ÇMO İstanbul Şubesi Öğrenci Komisyonu’ndan kadınlar: “Kadınların iradesinin tanınmamasını asla kabul etmeyeceğiz”
Spread the love

Bizler TMMOB üyesi kadın öğrenciler olarak TMMOB 4. Kadın Kurultayı`nda yaşananlara ve sonraki süreçte TMMOB yönetim kurulunun tavır ve diline dair kendimizi açıklama yapma zorunluluğunda hissediyor, konuya ilişkin endişelerimizi sizlerle paylaşmak istiyoruz.

Bilindiği üzere üniversitelerimiz bilim ve demokrasi yönünden tehdit altındadır. Üniversitelerimiz bilimsel temelden yoksun bırakılmaya çalışıldığı gibi, üniversiteye dair taleplerimiz ve mesleğimize ya da ülkemize dair tartışmalarımız üniversite yönetimleri tarafından ‘sakıncalı` bulunmakta; üniversitesi için hak iddia eden öğrenciler cezalarla, kaba şiddetle, tehditle sindirilmeye çalışılmaktadır. Bütün bunların yöntemsel olarak birleştiği nokta ise şudur: Hak arayışında olan, kendini ifade etmek isteyen öğrencileri ötekileştirmek ve suçlulaştırmak.

Mühendislik öğrenciliğinde ‘kadın` olmanın ise bütün bunlara ek olarak ağır bir bedeli daha var. Mühendislik gibi toplumsal algıda ‘erkek` işi diye içselleştirilmiş bir meslek dalı yeterince ‘kadın` işi görülmemekte; kadın işi görülmeyen bu mesleğin eğitimindeki ‘ayrımcı` dil bizlere her koşulda hissettirilmektedir. Bazı mühendislik bölümlerindeki kadın/erkek oranı da aslında bu dilin henüz lise öğrencisiyken de kadın öğrencilere benimsetilmiş olduğunu gözler önüne sermektedir.

Bütün bu olumsuz tabloda üniversitelerimizi daha yaşanılabilir bir yer haline getirmeye çalışan bizler henüz öğrenciyken tanıştığımız TMMOB`ye ‘başka bir dünya mümkün` diyerek sırtımızı yasladık ve TMMOB`nin iç demokrasisinden, bilimsel ve etik yapısından, ‘eşitlik` ilkesinden hiç şüphe duymadık.

TMMOB 4. Kadın Kurultayı`nda yaşananları ve ardındaki süreci dinleyip, okuyup, seyrettiğimizde ise büyük bir hayal kırıklığı yaşadık.

Mesleki ve sosyal anlamda her türlü bilgiyi birbiriyle paylaşan, tartışan, tartıştıran; fakültelerinde yan yana, omuz omuza durup mesleki mücadele veren, ‘halkın mühendisleri olacağız` şiarıyla arkadaşlarını demokrasi ve eşitlik içinde örgütleyen üniversiteliler olarak; kampüste, yurtta, sınıfta, stajlarda şantiyelerde, ofislerde tacize, tecavüze uğrayan ve ısrarla susturulmaya çalışan kadınlar olarak mücadele ettiğimiz her yerde olduğu gibi TMMOB`de de konuşacağız.

Konuştuğumuz zaman ‘bir grup provokatör` ilan edilmek; ülkemiz iktidar dilinin bize ithaf ettiği bir sıfat ve bizim alışkın olduğumuz bir tutumdur.
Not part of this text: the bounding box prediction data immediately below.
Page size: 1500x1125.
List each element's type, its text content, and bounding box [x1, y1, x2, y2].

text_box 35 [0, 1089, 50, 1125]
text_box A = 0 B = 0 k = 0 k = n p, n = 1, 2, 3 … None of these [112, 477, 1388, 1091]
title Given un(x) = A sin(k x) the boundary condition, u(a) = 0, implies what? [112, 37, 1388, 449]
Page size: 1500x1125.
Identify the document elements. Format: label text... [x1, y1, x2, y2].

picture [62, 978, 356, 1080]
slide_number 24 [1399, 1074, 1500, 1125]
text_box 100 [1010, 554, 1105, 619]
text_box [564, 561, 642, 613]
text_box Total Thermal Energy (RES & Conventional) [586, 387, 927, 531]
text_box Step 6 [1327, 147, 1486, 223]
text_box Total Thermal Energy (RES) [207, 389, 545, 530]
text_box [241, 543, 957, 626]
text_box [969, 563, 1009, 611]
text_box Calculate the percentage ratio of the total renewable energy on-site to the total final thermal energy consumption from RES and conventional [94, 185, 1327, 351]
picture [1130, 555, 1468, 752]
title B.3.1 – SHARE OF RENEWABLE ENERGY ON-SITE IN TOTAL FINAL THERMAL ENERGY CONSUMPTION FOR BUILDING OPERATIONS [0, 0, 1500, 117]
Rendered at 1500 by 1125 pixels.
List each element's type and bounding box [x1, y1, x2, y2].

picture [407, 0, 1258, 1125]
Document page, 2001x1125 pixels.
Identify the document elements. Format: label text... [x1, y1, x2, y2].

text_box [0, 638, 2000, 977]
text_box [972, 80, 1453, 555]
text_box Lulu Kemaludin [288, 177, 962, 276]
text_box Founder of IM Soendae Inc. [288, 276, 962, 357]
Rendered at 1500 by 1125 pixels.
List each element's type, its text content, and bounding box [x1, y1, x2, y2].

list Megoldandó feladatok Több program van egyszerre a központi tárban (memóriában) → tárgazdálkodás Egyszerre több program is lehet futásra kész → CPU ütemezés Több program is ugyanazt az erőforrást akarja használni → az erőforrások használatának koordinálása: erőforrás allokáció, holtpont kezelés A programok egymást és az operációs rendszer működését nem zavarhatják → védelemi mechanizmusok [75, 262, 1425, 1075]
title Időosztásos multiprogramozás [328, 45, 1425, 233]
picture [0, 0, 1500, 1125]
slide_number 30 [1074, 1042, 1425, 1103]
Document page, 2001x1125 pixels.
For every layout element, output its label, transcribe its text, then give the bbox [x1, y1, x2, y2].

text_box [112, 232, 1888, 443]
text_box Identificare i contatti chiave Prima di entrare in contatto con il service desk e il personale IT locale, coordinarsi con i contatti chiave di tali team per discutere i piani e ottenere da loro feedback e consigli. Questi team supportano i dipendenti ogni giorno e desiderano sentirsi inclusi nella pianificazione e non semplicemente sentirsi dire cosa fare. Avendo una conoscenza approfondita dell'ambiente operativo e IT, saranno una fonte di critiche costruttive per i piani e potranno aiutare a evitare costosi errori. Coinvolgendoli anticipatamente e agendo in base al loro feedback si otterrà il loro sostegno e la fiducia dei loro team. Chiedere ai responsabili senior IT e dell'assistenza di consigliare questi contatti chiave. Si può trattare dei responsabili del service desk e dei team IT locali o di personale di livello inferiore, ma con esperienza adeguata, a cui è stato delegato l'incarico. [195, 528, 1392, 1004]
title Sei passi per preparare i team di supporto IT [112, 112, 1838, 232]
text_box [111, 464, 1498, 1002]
TMMOB`de konuştuğumuz zaman ‘bir grup provokatör` ilan edilmek ise; alışık olmadığımız, inanmakta zorlandığımız; kabul ve tahammül etmeyeceğimiz bir durumdur.

Sizler bizleri ‘geleceğimiz sizsiniz`e inandırdınız. Eğer gelecek bizsek ve biz geleceksek bilinmelidir ki: TMMOB içerisindeki farklı görüşlere olan tahammülsüz tutumu, protesto hakkının suçlulaştırılmasını, ötekileştiren dili, kadınların iradesinin tanınmamasını asla kabul etmeyeceğiz. Gelecek, Bugün`e diyor ki: Bu dilden vazgeçin, konuya ilişkin özeleştirinizi verin, ayrımcılık içeren ve hedef gösteren bütün yazılarınızı paylaşımdan kaldırın ve bizleri sizlere yeniden inandırın.

Kurultay sürecinde ve sonrasında hedef gösterilen tüm kadın meslektaşlarımızın yanında olacağımızı bildiririz. Tıpkı üniversitelerimizde olduğu gibi!